(Page images and their extracted text)

—————

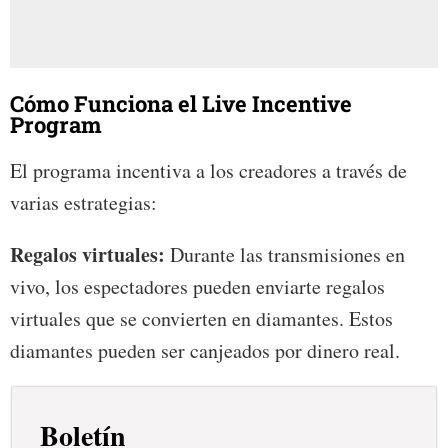
Cómo Funciona el Live Incentive
Program
El programa incentiva a los creadores a través de
varias estrategias:
Regalos virtuales:
Durante las transmisiones en
vivo, los espectadores pueden enviarte regalos
virtuales que se convierten en diamantes. Estos
diamantes pueden ser canjeados por dinero real.
Boletín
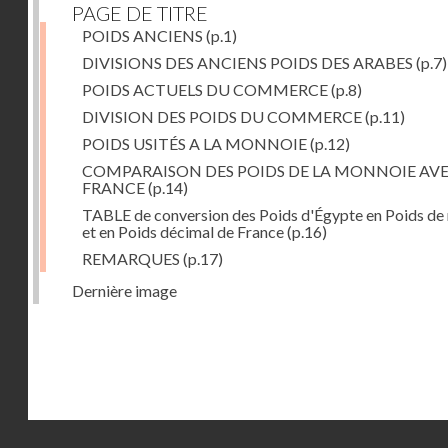
PAGE DE TITRE
POIDS ANCIENS
(p.1)
DIVISIONS DES ANCIENS POIDS DES ARABES
(p.7)
POIDS ACTUELS DU COMMERCE
(p.8)
DIVISION DES POIDS DU COMMERCE
(p.11)
POIDS USITÉS A LA MONNOIE
(p.12)
COMPARAISON DES POIDS DE LA MONNOIE AVE
FRANCE
(p.14)
TABLE de conversion des Poids d'Égypte en Poids de
et en Poids décimal de France
(p.16)
REMARQUES
(p.17)
Dernière image
Droits réservés - CNAM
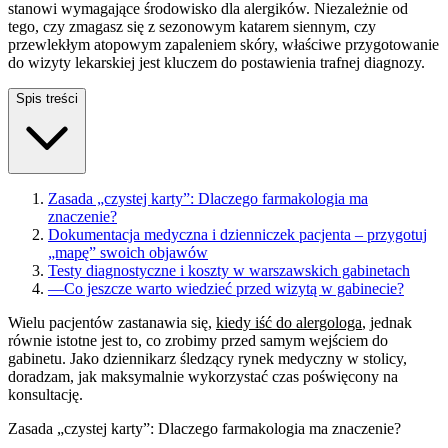
stanowi wymagające środowisko dla alergików. Niezależnie od
tego, czy zmagasz się z sezonowym katarem siennym, czy
przewlekłym atopowym zapaleniem skóry, właściwe przygotowanie
do wizyty lekarskiej jest kluczem do postawienia trafnej diagnozy.
Spis treści
Zasada „czystej karty”: Dlaczego farmakologia ma
znaczenie?
Dokumentacja medyczna i dzienniczek pacjenta – przygotuj
„mapę” swoich objawów
Testy diagnostyczne i koszty w warszawskich gabinetach
—
Co jeszcze warto wiedzieć przed wizytą w gabinecie?
Wielu pacjentów zastanawia się,
kiedy iść do alergologa
, jednak
równie istotne jest to, co zrobimy przed samym wejściem do
gabinetu. Jako dziennikarz śledzący rynek medyczny w stolicy,
doradzam, jak maksymalnie wykorzystać czas poświęcony na
konsultację.
Zasada „czystej karty”: Dlaczego farmakologia ma znaczenie?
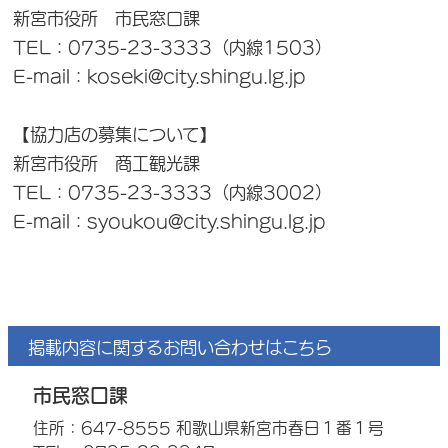
新宮市役所 市民窓口課
TEL：0735-23-3333（内線1503）
E-mail：koseki@city.shingu.lg.jp
【協力店の募集について】
新宮市役所 商工観光課
TEL：0735-23-3333（内線3002）
E-mail：syoukou@city.shingu.lg.jp
掲載内容に関するお問い合わせはこちら
市民窓口課
住所：647-8555 和歌山県新宮市春日１番１号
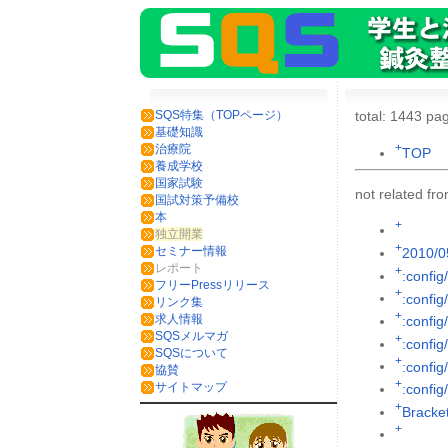
SQS特集（TOPページ）
total: 1443 pag
基礎知識
+
治療院
TOP
養成学校
国家試験
not related f
国試対策予備校
本
+
独立開業
+
セミナー情報
2010/0
レポート
+
:config
フリーPressリリース
+
:config
リンク集
+
求人情報
:config
SQSメルマガ
+
:config
SQSについて
+
:config/
協賛
+
サイトマップ
:config
+
Brack
+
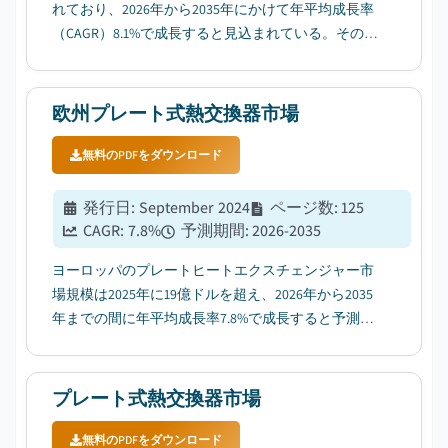
れており、2026年から2035年にかけて年平均成長率
（CAGR）8.1%で成長すると見込まれている。その要
因として、産業インフラの整備に向けた投資の増加
が挙げられる。...
欧州プレート式熱交換器市場
無料のPDFをダウンロード
発行日
:
September 2024
ページ数
:
125
CAGR:
7.8
%
予測期間
:
2026-2035
ヨーロッパのプレートヒートエクスチェンジャー市
場規模は2025年に19億ドルを超え、2026年から2035
年までの間に年平均成長率7.8%で成長すると予測さ
れています。これは、さまざまな産業におけるエネ
ルギー効率への注目が高まっていることが主な要因
です。...
プレート式熱交換器市場
無料のPDFをダウンロード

—————

▶ _Directions_
Switch "diamantes" to "monedas" everywhere it occurs in the listing, and return the text lines with nothing else altered, leaving out the pictures.

▶ _Final answer_
Cómo Funciona el Live Incentive
Program
El programa incentiva a los creadores a través de
varias estrategias:
Regalos virtuales:
Durante las transmisiones en
vivo, los espectadores pueden enviarte regalos
virtuales que se convierten en monedas. Estos
monedas pueden ser canjeados por dinero real.
Boletín
PAGE DE TITRE
POIDS ANCIENS
(p.1)
DIVISIONS DES ANCIENS POIDS DES ARABES
(p.7)
POIDS ACTUELS DU COMMERCE
(p.8)
DIVISION DES POIDS DU COMMERCE
(p.11)
POIDS USITÉS A LA MONNOIE
(p.12)
COMPARAISON DES POIDS DE LA MONNOIE AVE
FRANCE
(p.14)
TABLE de conversion des Poids d'Égypte en Poids de
et en Poids décimal de France
(p.16)
REMARQUES
(p.17)
Dernière image
Droits réservés - CNAM
stanowi wymagające środowisko dla alergików. Niezależnie od
tego, czy zmagasz się z sezonowym katarem siennym, czy
przewlekłym atopowym zapaleniem skóry, właściwe przygotowanie
do wizyty lekarskiej jest kluczem do postawienia trafnej diagnozy.
Spis treści
Zasada „czystej karty”: Dlaczego farmakologia ma
znaczenie?
Dokumentacja medyczna i dzienniczek pacjenta – przygotuj
„mapę” swoich objawów
Testy diagnostyczne i koszty w warszawskich gabinetach
—
Co jeszcze warto wiedzieć przed wizytą w gabinecie?
Wielu pacjentów zastanawia się,
kiedy iść do alergologa
, jednak
równie istotne jest to, co zrobimy przed samym wejściem do
gabinetu. Jako dziennikarz śledzący rynek medyczny w stolicy,
doradzam, jak maksymalnie wykorzystać czas poświęcony na
konsultację.
Zasada „czystej karty”: Dlaczego farmakologia ma znaczenie?
新宮市役所 市民窓口課
TEL：0735-23-3333（内線1503）
E-mail：koseki@city.shingu.lg.jp
【協力店の募集について】
新宮市役所 商工観光課
TEL：0735-23-3333（内線3002）
E-mail：syoukou@city.shingu.lg.jp
掲載内容に関するお問い合わせはこちら
市民窓口課
住所：647-8555 和歌山県新宮市春日１番１号
SQS特集（TOPページ）
total: 1443 pag
基礎知識
+
治療院
TOP
養成学校
国家試験
not related f
国試対策予備校
本
+
独立開業
+
セミナー情報
2010/0
レポート
+
:config
フリーPressリリース
+
:config
リンク集
+
求人情報
:config
SQSメルマガ
+
:config
SQSについて
+
:config/
協賛
+
サイトマップ
:config
+
Brack
+
れており、2026年から2035年にかけて年平均成長率
（CAGR）8.1%で成長すると見込まれている。その要
因として、産業インフラの整備に向けた投資の増加
が挙げられる。...
欧州プレート式熱交換器市場
無料のPDFをダウンロード
発行日
:
September 2024
ページ数
:
125
CAGR:
7.8
%
予測期間
:
2026-2035
ヨーロッパのプレートヒートエクスチェンジャー市
場規模は2025年に19億ドルを超え、2026年から2035
年までの間に年平均成長率7.8%で成長すると予測さ
れています。これは、さまざまな産業におけるエネ
ルギー効率への注目が高まっていることが主な要因
です。...
プレート式熱交換器市場
無料のPDFをダウンロード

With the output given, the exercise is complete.